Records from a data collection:
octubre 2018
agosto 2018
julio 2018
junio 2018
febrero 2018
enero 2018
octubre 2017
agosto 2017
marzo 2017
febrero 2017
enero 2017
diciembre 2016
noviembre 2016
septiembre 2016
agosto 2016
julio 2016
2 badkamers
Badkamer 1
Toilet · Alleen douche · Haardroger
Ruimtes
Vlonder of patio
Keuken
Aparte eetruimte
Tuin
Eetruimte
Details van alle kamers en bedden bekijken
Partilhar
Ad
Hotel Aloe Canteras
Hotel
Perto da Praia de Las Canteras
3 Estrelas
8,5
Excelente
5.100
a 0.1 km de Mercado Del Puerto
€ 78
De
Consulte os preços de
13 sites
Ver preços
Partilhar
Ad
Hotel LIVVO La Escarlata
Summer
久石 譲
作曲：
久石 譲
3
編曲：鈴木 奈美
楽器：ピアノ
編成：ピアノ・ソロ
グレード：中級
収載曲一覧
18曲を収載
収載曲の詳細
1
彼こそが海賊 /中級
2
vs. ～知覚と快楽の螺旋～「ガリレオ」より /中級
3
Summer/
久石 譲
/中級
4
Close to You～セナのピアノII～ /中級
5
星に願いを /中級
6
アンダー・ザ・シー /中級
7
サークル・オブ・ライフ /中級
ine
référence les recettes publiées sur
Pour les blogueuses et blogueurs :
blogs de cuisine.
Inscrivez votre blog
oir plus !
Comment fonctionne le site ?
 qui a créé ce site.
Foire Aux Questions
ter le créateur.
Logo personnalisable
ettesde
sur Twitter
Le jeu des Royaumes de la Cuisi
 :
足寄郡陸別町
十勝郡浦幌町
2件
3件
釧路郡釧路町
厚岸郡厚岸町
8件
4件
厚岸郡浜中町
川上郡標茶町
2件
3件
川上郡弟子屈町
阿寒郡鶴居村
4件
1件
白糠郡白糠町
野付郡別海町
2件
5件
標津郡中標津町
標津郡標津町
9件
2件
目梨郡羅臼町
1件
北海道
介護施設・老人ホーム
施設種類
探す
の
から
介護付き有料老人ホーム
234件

• **WORK ORDER**:
Nothing but a number should be given: the count of lines in the records that contain the word "agosto".

• **REPLY TO THE TASK**:
3